My involvement originally with sport and sport infrastructure was that we identified education, health and sporting infrastructure as industries that would complement tourism and population shift as drivers of demand.  We identified there was a need for sporting infrastructure and it was as a result of that that drove my involvement in establishing the AFL team on the Gold Coast.  Up until then I had nothing to do with AFL; in fact, I had never been to an AFL game.  I am very pleased that we will have, before the next cyclical downturn, established the sporting infrastructure that will support a sports industry in the city.  Over a 10-year period, the Suns by themselves will inject over $1 billion of economic activity into the city.

But I am still concerned that when we reach the same cyclical downturn we will have families split apart, like we saw at the beginning of this decade when people were doing fly-in-fly-out jobs.  To me that remains the greatest challenge and one of our risks is the Gold Coast is going to feel really good for the next four or five years. There will be lots of jobs, lots of development, the dollar is low, the tourism industry is strong, there is lots of employment but people lose sight of the fact that we will inevitably move into a downturn and, if we have not prepared for it, we are going to do it tough like we did five or six years ago.  And of course that reflects across everything; it reflects across all business.

Do you have a case that you have worked on that is always in the back of your mind?

It's funny, I have been involved in many different and varied cases over my career.  But there's one that I always remember. I was representing a fellow who was driving a car with his nephew in the passenger seat. They had a car accident and the nephew was killed.  He was charged with dangerous driving causing death and the family was there.  The boy's mother, who was this fellow's sister, was there right throughout the trial.  The sister pleaded with the judge when he was ultimately found guilty, saying 'what possible good could it be I've lost my son, what possible good could be served by sending my brother to prison'.

The judge felt constrained to send him to prison and to walk with him down to the cells after that trial was probably a moment I will never forget.  The intensity of that impact of someone losing their liberty is an experience that I will never forget.  That caused me to have a view that it is critical that everyone fights for the preservation and maintenance of the integrity of our institutions.  I guess I am troubled at times by the fallibility of some institutions and that is something, when I get more time, I will become more passionate about to ensure we never lose sight of the impact on these institutions on people's liberties and therefore the absolute essential requirement that these institutions function independently and not become the play-things of the wealthy and powerful.  But that isn't quite me yet. I need a bit more time and I need some of the passion of Chris Nyst to ignite that.

What makes the Gold Coast such a great place to live, work and play?

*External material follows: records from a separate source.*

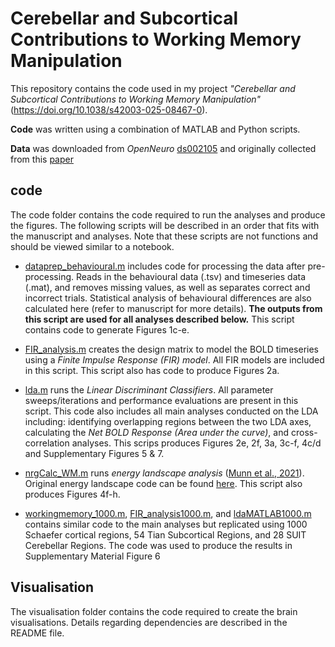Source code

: # Cerebellar and Subcortical Contributions to Working Memory Manipulation
This repository contains the code used in my project *"Cerebellar and Subcortical Contributions to Working Memory Manipulation"* (https://doi.org/10.1038/s42003-025-08467-0). 

**Code** was written using a combination of MATLAB and Python scripts.

**Data** was downloaded from *OpenNeuro* [ds002105](https://openneuro.org/datasets/ds002105/versions/1.1.0) and originally collected from this [paper](https://www.nature.com/articles/s41593-019-0436-x)
## code
The code folder contains the code required to run the analyses and produce the figures. The following scripts will be described in an order that fits with the manuscript and analyses. Note that these scripts are not functions and should be viewed similar to a notebook.
- [dataprep_behavioural.m](https://github.com/JoshuaBTan/WM_Manipulation/blob/main/Code/dataprep_behavioural.m) includes code for processing the data after pre-processing. Reads in the behavioural data (.tsv) and timeseries data (.mat), and removes missing values, as well as separates correct and incorrect trials. Statistical analysis of behavioural differences are also calculated here (refer to manuscript for more details). **The outputs from this script are used for all analyses described below.** This script contains code to generate Figures 1c-e.
- [FIR_analysis.m](https://github.com/JoshuaBTan/WM_Manipulation/blob/main/Code/FIR_analysis.m) creates the design matrix to model the BOLD timeseries using a *Finite Impulse Response (FIR) model*. All FIR models are included in this script. This script also has code to produce Figures 2a.

- [lda.m](https://github.com/JoshuaBTan/WM_Manipulation/blob/main/Code/lda.m) runs the *Linear Discriminant Classifiers*. All parameter sweeps/iterations and performance evaluations are present in this script. This code also includes all main analyses conducted on the LDA including: identifying overlapping regions between the two LDA axes, calculating the *Net BOLD Response (Area under the curve)*, and cross-correlation analyses. This scrips produces Figures 2e, 2f, 3a, 3c-f, 4c/d and Supplementary Figures 5 & 7.

- [nrgCalc_WM.m](https://github.com/JoshuaBTan/WM_Manipulation/blob/main/Code/nrgCalc_WM.m) runs *energy landscape analysis* ([Munn et al., 2021](https://www-nature-com.ezproxy.library.sydney.edu.au/articles/s41467-021-26268-x)). Original energy landscape code can be found [here](https://github.com/ShineLabUSYD/Brainstem_DTI_Attractor_Paper). This script also produces Figures 4f-h.
- [workingmemory_1000.m](https://github.com/JoshuaBTan/WM_Manipulation/blob/main/Code/workingmemory_1000.m), [FIR_analysis1000.m](https://github.com/JoshuaBTan/WM_Manipulation/blob/main/Code/FIR_analysis1000.m), and [ldaMATLAB1000.m](https://github.com/JoshuaBTan/WM_Manipulation/blob/main/Code/ldaMATLAB1000.m) contains similar code to the main analyses but replicated using 1000 Schaefer cortical regions, 54 Tian Subcortical Regions, and 28 SUIT Cerebellar Regions. The code was used to produce the results in Supplementary Material Figure 6


## Visualisation
The visualisation folder contains the code required to create the brain visualisations. Details regarding dependencies are described in the README file.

There are two things for me - firstly of course, the natural environment.  But the other thing that I have always loved about the Gold Coast is the attitude of people who come here.  A lot of the people on the Gold Coast have come from somewhere else; they have come here aspiring to have a better life than where they were before and that aspirational attitude drives everything here.  There is a real can-do attitude and it is funny to tap into.  I remember at one stage with the AFL, when we were trying to secure the Suns license, we needed 20,000 committed supporters and at that stage we had about 4000 and we were subject to some criticism from Melbourne and Brisbane.  That criticism seemed to bide with Gold Coast people and within the space of three weeks we went from 4000 to about 42,000 people.

In other words, Gold Coast people are happy sort of getting on with their own lives until other people decide to poke fun at them and then they act as one with determination that is hard to comprehend. I just love that part of the Gold Coast.